Print every entry below again exactly as written, skipping the pictures.
------------------------------------
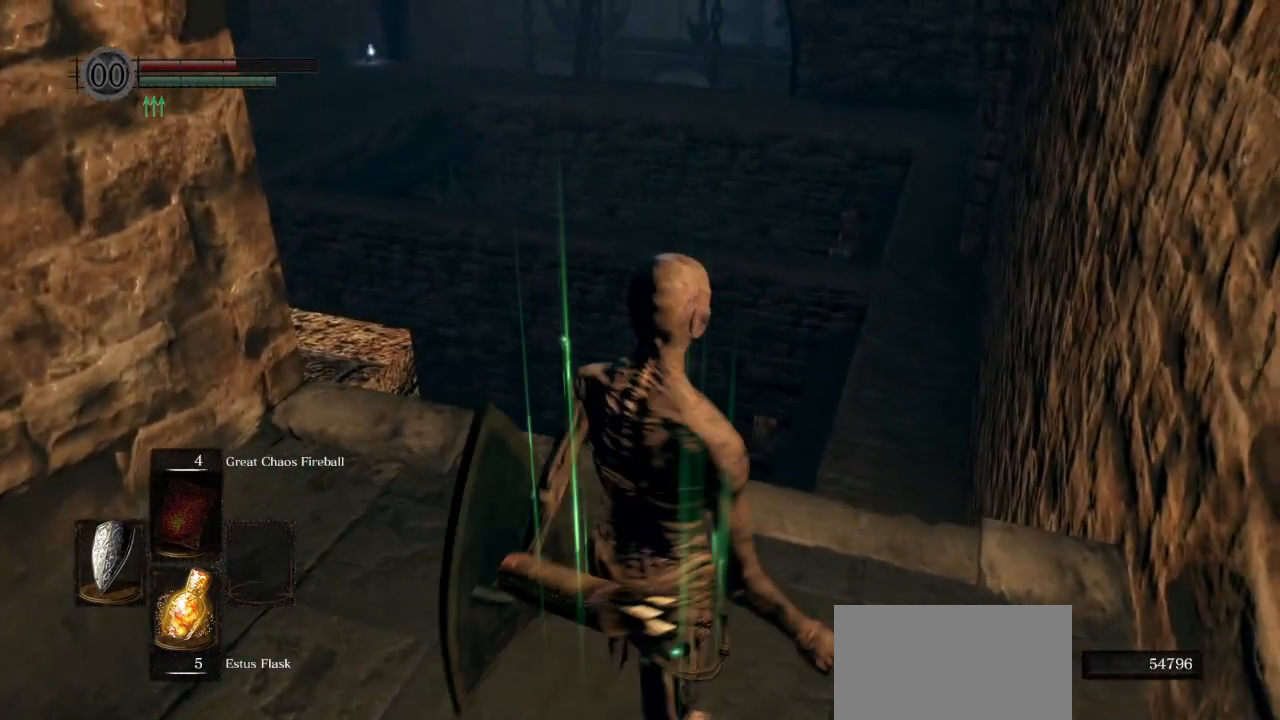
{"buttons": [], "left_stick": "center", "right_stick": "center", "events": [[17, "right_stick", "left"], [500, "right_stick", "center"]]}
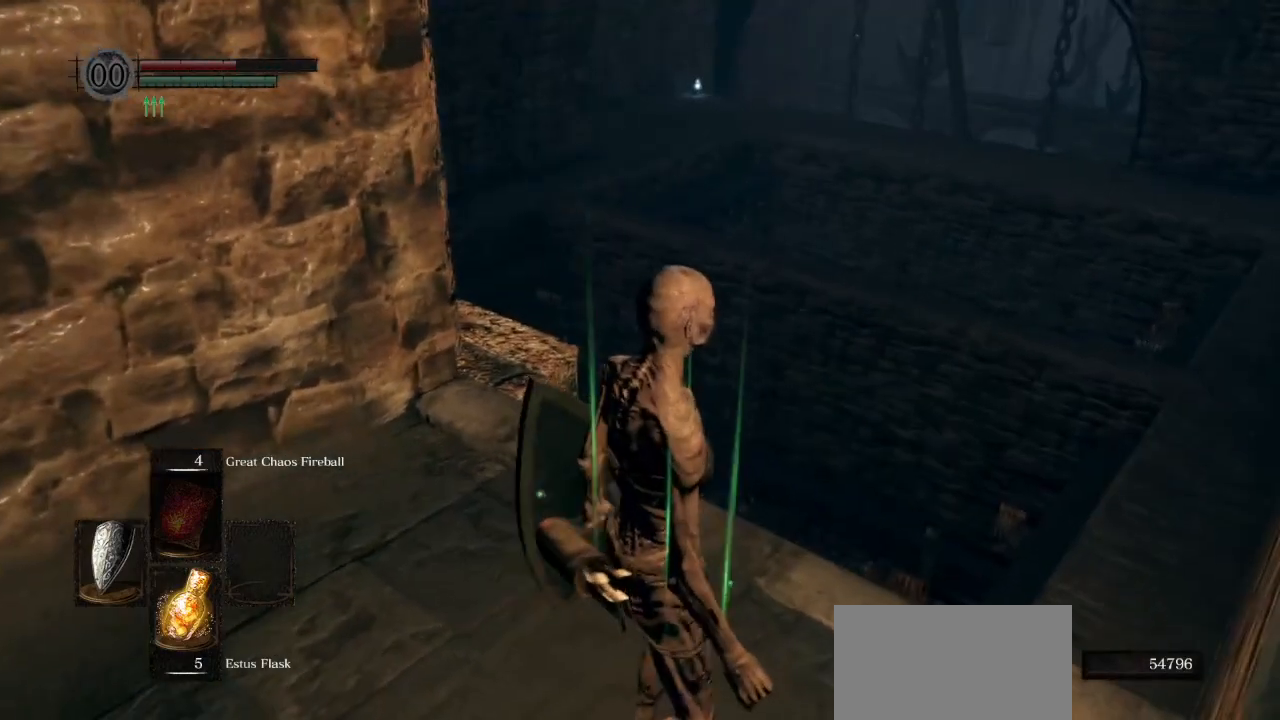
{"buttons": [], "left_stick": "center", "right_stick": "center", "events": [[267, "left_stick", "up-right"], [417, "left_stick", "center"]]}
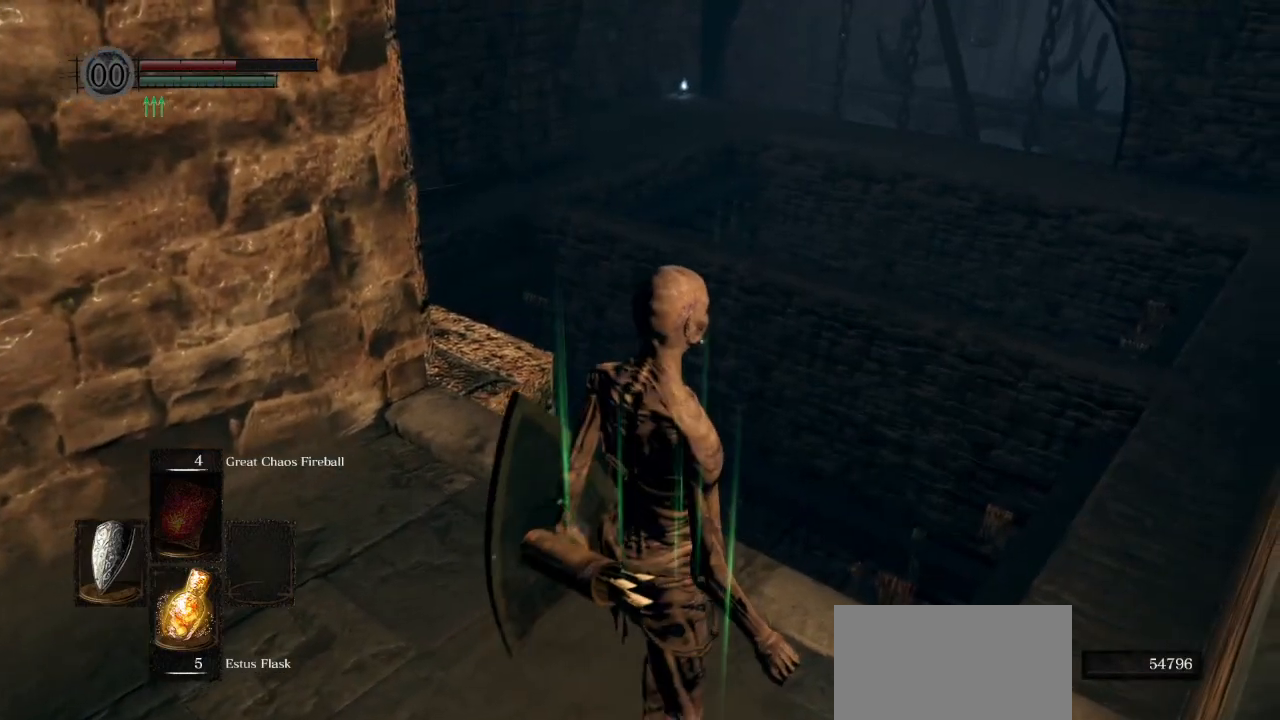
{"buttons": [], "left_stick": "center", "right_stick": "center", "events": []}
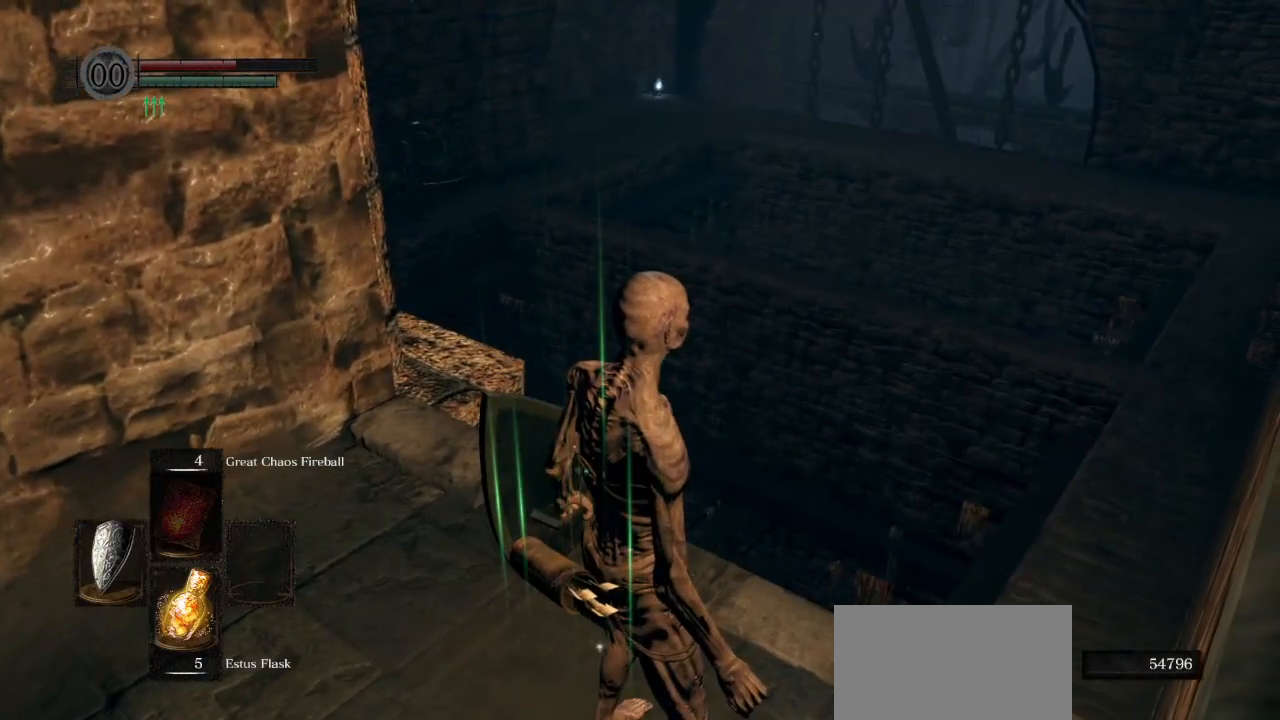
{"buttons": [], "left_stick": "center", "right_stick": "center", "events": []}
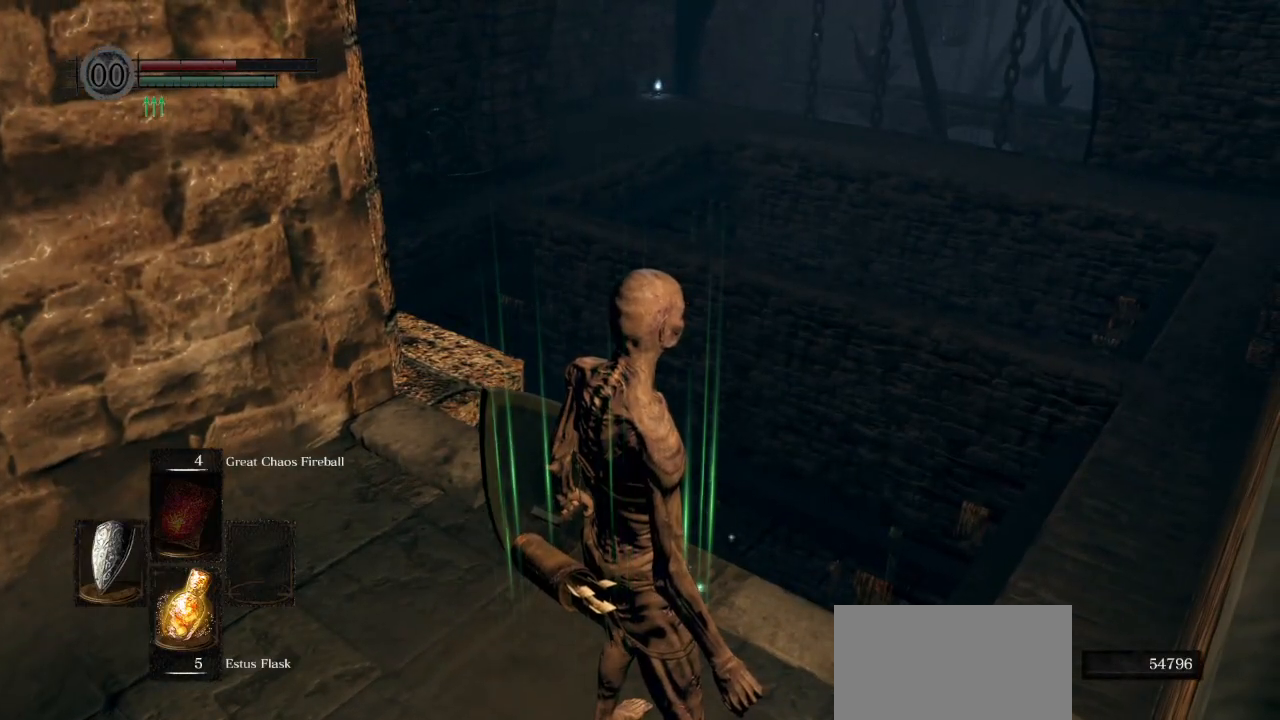
{"buttons": [], "left_stick": "center", "right_stick": "center", "events": []}
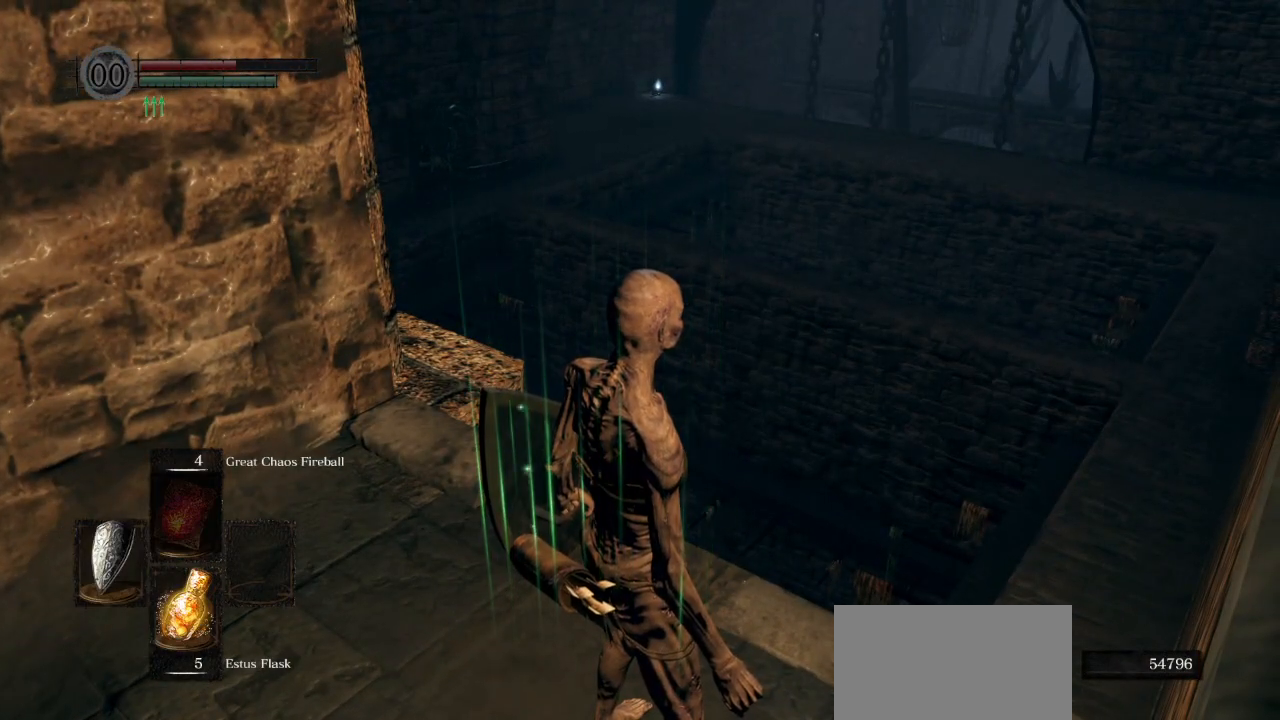
{"buttons": [], "left_stick": "center", "right_stick": "center", "events": []}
------------------------------------
ANSWER TO THE EXERCISE:
{"buttons": [], "left_stick": "center", "right_stick": "center", "events": [[17, "right_stick", "left"], [500, "right_stick", "center"]]}
{"buttons": [], "left_stick": "center", "right_stick": "center", "events": [[267, "left_stick", "up-right"], [417, "left_stick", "center"]]}
{"buttons": [], "left_stick": "center", "right_stick": "center", "events": []}
{"buttons": [], "left_stick": "center", "right_stick": "center", "events": []}
{"buttons": [], "left_stick": "center", "right_stick": "center", "events": []}
{"buttons": [], "left_stick": "center", "right_stick": "center", "events": []}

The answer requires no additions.